Qassiarsuk - colourful contrast!
In Qassiarsuk you will find green fields dotted with white sheep, lush vegetation and busy farmsteads; this forms a colourful contrast to the icescapes at sea. Qassiarsuk is also where Viking Erik the Red built his Brattahlíð estate in 982 A.D. It is a great area to try optional activities such as kayaking, hiking, or exploring the town on foot.
Hvalsey and Qaqortoq - kaffemik and colourful houses.
In Hvalsey you will find some of the best-preserved ruins from the Norse period; Hvalsey Church was probably built in the 14th century. Team will use Polarcirkel boats to get ashore so you can explore the area for yourself. Many consider Qaqortoq one of the most beautiful towns in Greenland due to the colourful houses. The excursions we offer here include an interesting visit to the only tannery in Greenland, a city walk with guide, and a kaffemik to meet the locals and share a traditional open-house coffee meet. The sailing towards Hvalsey is magnificent to see with land lining both sides.
Nuuk is the oldest town in Greenland founded by the Danish-Norwegian missionary Hans Egede in 1728. The name Nuuk means peninsula, an accurate description of the city’s location, on the tip of a large peninsula at the mouth of one of the largest and most spectacular fjord systems in the world. City tours and hikes are among the optional excursions in this modern city.
The Disco Bay area offers fantastic sailing with wildlife and spectacular nature. Colourful villages cling to rough, rocky hills at the feet of the mountains surrounding the inland ice. The main trade is fishing, and the town accommodates a large fleet of trawlers, a shipyard and a fish factory. Sisimiut is the southernmost of the towns on the western coast of Greenland where sleigh dogs can be found.
Join excursions such as kayaking, hiking or other activities. In Sisimiut you can watch the artists make jewellery and crafts from bone, leather and metal, join a sightseeing tour or hike, and taste Greenlandic specialities in a local restaurant.
Icebergs are called Ilulissat in Greenlandic, and it comes as no surprise to anyone who has been here that this is the town’s name. This is the third largest town in Greenland with a population of about 5,000.
Ilulissat is set in marvellous surroundings at Ilulissat Icefjord. The area was added to on the UNESCO World Heritage List in 2004. You will see enormous icebergs run aground at the mouth of the fjord, just outside the town. There are a variety of optional shore excursions including hikes, a town walk with a historical theme and a boat tour to the Icefjord.
Today you reach the small settlement of Itilleq. Itilleq means “the hollow” and as the name suggests, the village is situated in a hollow, majestically surrounded by high mountains and glaciers. It can truthfully be called the Arctic Circle Village as the Arctic Circle is found only 200 metres to the south. The village has around 130 inhabitants who are mainly involved in hunting and fishing.

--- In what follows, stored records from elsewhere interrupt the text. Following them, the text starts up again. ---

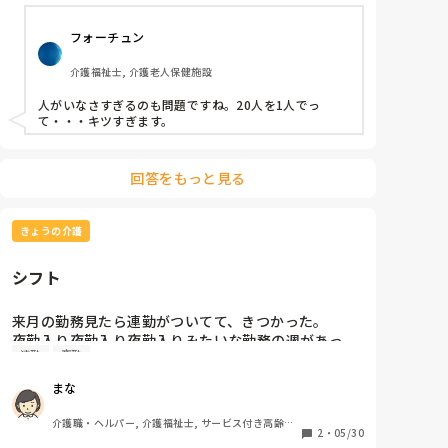
る。

激務に耐えられず辞めていくスタッフも。即戦力の派
フォーチュン
遣さんが入ってきても1日で辞めることが多い。

新人スタッフも半年以内には夜勤を始めることになっ
介護福祉士, 介護老人保健施設
ているが、1年経っても力量不足で夜勤に入る許可が
降りないスタッフも。

人がいなさすぎるのも問題ですね。20人を1人でっ
ここ１年はぐらいは他の施設から移動してきたトレー
て・・・キツすぎます。
ナークラスのスタッフしか夜勤できるスタッフは増え
ていない。

自分もほぼ夜勤で月に10回ぐらい夜勤に入っている。

回答をもっと見る
前置きはこのくらいにして本題に入る。

きょうの介護
シフト
こんな状態の中で、一昨日の夜中、家の階段から落
ち、足を骨折した(╥﹏╥)

来月の勤務見たら連勤がついてて、きつかった。

夜勤入り夜勤入り夜勤入りみたいな勤務の週があっ
他のスタッフのみなさん、申し訳ありませ〜〜んm(_ 
連勤
夜勤
た…

_;)m
体力持つかな…心配なってきた。
まな
介護職・ヘルパー, 介護福祉士, サービス付き高齢者
2
・
05/30
向け住宅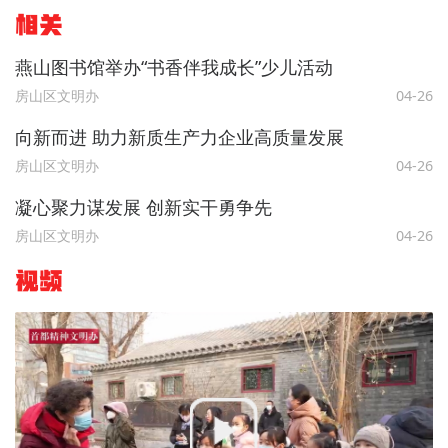
相关
燕山图书馆举办“书香伴我成长”少儿活动
房山区文明办
04-26
向新而进 助力新质生产力企业高质量发展
房山区文明办
04-26
凝心聚力谋发展 创新实干勇争先
房山区文明办
04-26
视频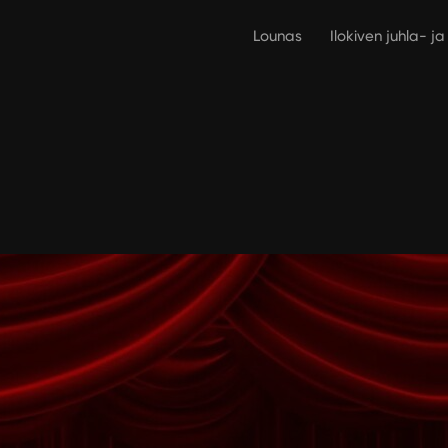
Lounas
Ilokiven juhla- j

Visit one of the families that live here, buy some of the area's arts and crafts, or even enjoy a game of football with the locals.

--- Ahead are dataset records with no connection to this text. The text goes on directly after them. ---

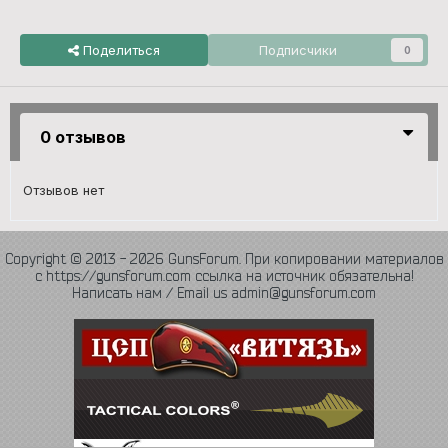
Поделиться
Подписчики
0
0 отзывов
Отзывов нет
Copyright © 2013 - 2026 GunsForum. При копировании материалов
с https://gunsforum.com ссылка на источник обязательна!
Написать нам / Email us admin@gunsforum.com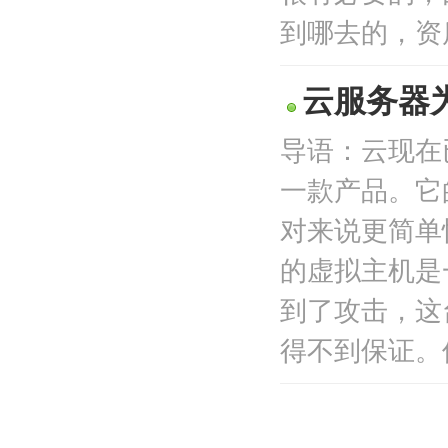
到哪去的，资质
云服务器
导语：云现在
一款产品。它
对来说更简单
的虚拟主机是
到了攻击，这
得不到保证。使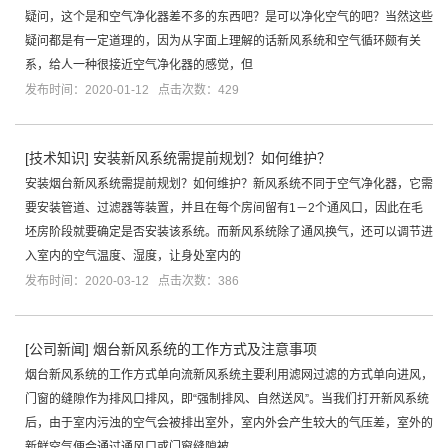
疑问，这个是和空气净化器差不多的东西吧？是可以净化空气的吧？当然这些
疑问都是有一定道理的，因为从字面上理解的话新风系统和空气循环颇有关
系，给人一种很接近空气净化器的感觉，但
发布时间：2020-01-12 点击次数：429
[
技术知识
]
安装新风系统需提前规划？如何维护？
安装烟台新风系统需提前规划？如何维护？新风系统不同于空气净化器，它需
要安装管道、过滤器等装置，并且在每个房间留有1－2个通风口，因此在毛
坯房阶段就要确定是否安装该系统。而新风系统除了通风换气，还可以调节进
入室内的空气温度、湿度，让身处室内的
发布时间：2020-03-12 点击次数：386
[
公司新闻
]
烟台新风系统的工作方式及注意事项
烟台新风系统的工作方式单向流新风系统主要利用滤网过滤的方式单向进风，
门窗的缝隙作为排风口排风，即“强制排风、自然送风”。当我们打开新风系统
后，由于室内污浊的空气会被排出室外，室内外会产生较大的气压差，室外的
新鲜空气便会通过通风口或门窗缝隙被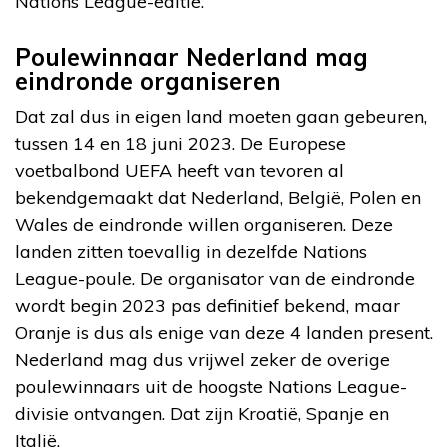
Nations League-editie.
Poulewinnaar Nederland mag
eindronde organiseren
Dat zal dus in eigen land moeten gaan gebeuren,
tussen 14 en 18 juni 2023. De Europese
voetbalbond UEFA heeft van tevoren al
bekendgemaakt dat Nederland, België, Polen en
Wales de eindronde willen organiseren. Deze
landen zitten toevallig in dezelfde Nations
League-poule. De organisator van de eindronde
wordt begin 2023 pas definitief bekend, maar
Oranje is dus als enige van deze 4 landen present.
Nederland mag dus vrijwel zeker de overige
poulewinnaars uit de hoogste Nations League-
divisie ontvangen. Dat zijn Kroatië, Spanje en
Italië.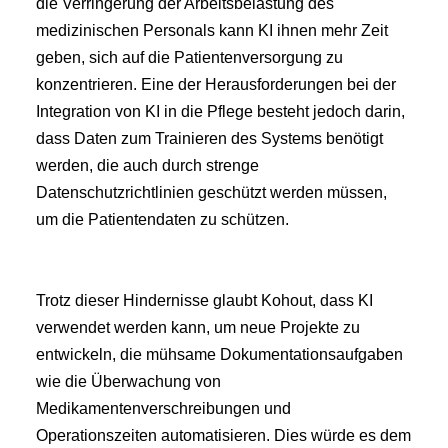
die Verringerung der Arbeitsbelastung des 
medizinischen Personals kann KI ihnen mehr Zeit 
geben, sich auf die Patientenversorgung zu 
konzentrieren. Eine der Herausforderungen bei der 
Integration von KI in die Pflege besteht jedoch darin, 
dass Daten zum Trainieren des Systems benötigt 
werden, die auch durch strenge 
Datenschutzrichtlinien geschützt werden müssen, 
um die Patientendaten zu schützen.
Trotz dieser Hindernisse glaubt Kohout, dass KI 
verwendet werden kann, um neue Projekte zu 
entwickeln, die mühsame Dokumentationsaufgaben 
wie die Überwachung von 
Medikamentenverschreibungen und 
Operationszeiten automatisieren. Dies würde es dem 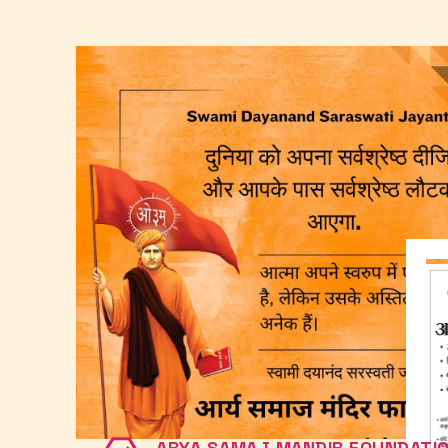
ARYA SAMAJ MANDIR FOUNDATI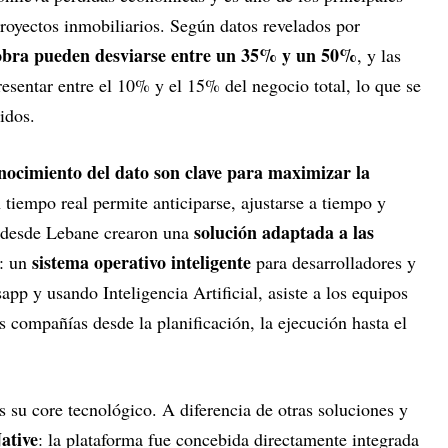
 proyectos inmobiliarios. Según datos revelados por
obra pueden desviarse entre un 35% y un 50%
, y las
resentar entre el 10% y el 15% del negocio total, lo que se
didos.
conocimiento del dato son clave para maximizar la
tiempo real permite anticiparse, ajustarse a tiempo y
solución adaptada a las
, desde Lebane crearon una
sistema operativo inteligente
: un
para desarrolladores y
app y usando Inteligencia Artificial, asiste a los equipos
s compañías desde la planificación, la ejecución hasta el
s su core tecnológico. A diferencia de otras soluciones y
ative
: la plataforma fue concebida directamente integrada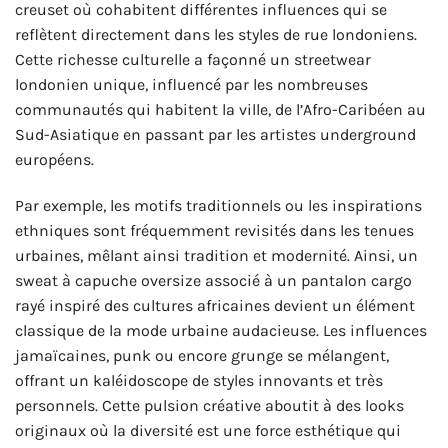
creuset où cohabitent différentes influences qui se
reflètent directement dans les styles de rue londoniens.
Cette richesse culturelle a façonné un streetwear
londonien unique, influencé par les nombreuses
communautés qui habitent la ville, de l’Afro-Caribéen au
Sud-Asiatique en passant par les artistes underground
européens.
Par exemple, les motifs traditionnels ou les inspirations
ethniques sont fréquemment revisités dans les tenues
urbaines, mêlant ainsi tradition et modernité. Ainsi, un
sweat à capuche oversize associé à un pantalon cargo
rayé inspiré des cultures africaines devient un élément
classique de la mode urbaine audacieuse. Les influences
jamaïcaines, punk ou encore grunge se mélangent,
offrant un kaléidoscope de styles innovants et très
personnels. Cette pulsion créative aboutit à des looks
originaux où la diversité est une force esthétique qui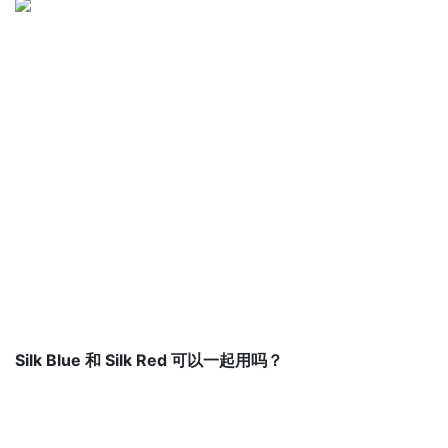
Silk Blue 和 Silk Red 可以一起用吗？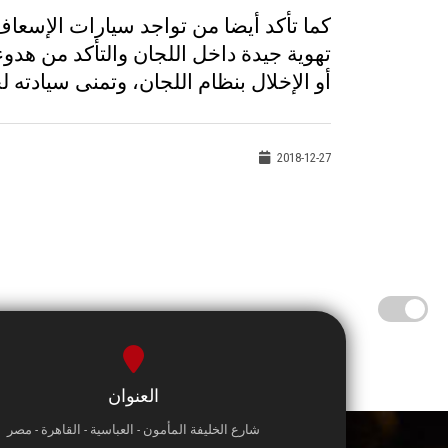
كما تأكد أيضا من تواجد سيارات الإسعاف
تهوية جيدة داخل اللجان والتأكد من هدو
أو الإخلال بنظام اللجان، وتمنى سيادته ل
2018-12-27
العنوان
شارع الخليفة المأمون - العباسية - القاهرة - مصر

Kangerlussuaq is situated at the end of the Kangerlussuaq fjord and this is where the expedition ends. It is a small settlement in the Sisimiut community with just under 600 people living and working there.

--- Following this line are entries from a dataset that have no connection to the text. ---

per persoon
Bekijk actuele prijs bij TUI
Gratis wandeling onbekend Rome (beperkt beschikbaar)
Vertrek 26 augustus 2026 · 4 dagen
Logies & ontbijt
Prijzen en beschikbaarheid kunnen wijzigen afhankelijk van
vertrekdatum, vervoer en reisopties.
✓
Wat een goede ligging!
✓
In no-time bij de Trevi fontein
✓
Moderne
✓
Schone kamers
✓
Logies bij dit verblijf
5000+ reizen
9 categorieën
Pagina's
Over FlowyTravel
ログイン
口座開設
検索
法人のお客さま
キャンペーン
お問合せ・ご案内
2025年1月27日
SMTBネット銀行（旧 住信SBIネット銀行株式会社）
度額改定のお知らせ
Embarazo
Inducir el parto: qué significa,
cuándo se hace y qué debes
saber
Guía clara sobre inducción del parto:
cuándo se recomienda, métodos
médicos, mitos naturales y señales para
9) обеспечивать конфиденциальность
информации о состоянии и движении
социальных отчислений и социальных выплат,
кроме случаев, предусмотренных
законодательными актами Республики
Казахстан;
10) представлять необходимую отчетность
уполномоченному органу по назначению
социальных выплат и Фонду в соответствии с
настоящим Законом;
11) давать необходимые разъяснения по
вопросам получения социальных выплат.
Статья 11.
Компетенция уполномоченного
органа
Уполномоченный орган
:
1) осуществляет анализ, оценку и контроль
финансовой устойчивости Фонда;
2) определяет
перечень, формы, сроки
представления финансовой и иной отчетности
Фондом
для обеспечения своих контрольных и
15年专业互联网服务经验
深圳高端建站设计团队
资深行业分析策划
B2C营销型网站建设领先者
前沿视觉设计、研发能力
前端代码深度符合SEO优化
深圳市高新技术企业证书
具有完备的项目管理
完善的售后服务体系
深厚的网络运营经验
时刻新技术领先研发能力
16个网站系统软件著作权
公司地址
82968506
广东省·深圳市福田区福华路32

Kangerlussuaq is only 40 kilometres from the immense Greenland Ice Cap. This indescribable icy waste land stretches 2,500 kilometers from North to South and nearly 1,000 kilometers from East to West at the widest part of the country. The tallest point of the Ice Cap is 3,200 meters above sea level. The unpaved road goes through a wide variety of the most beautiful natural scenery, from Arctic desert to tundra with low growing shrubs, and through hilly terrain with a grand view of the edge of the Ice Cap.
After disembarking you can join an excursion to the Ice Cap before you take the night flight to Copenhagen.
Your flight arrives in Copenhagen early in the morning.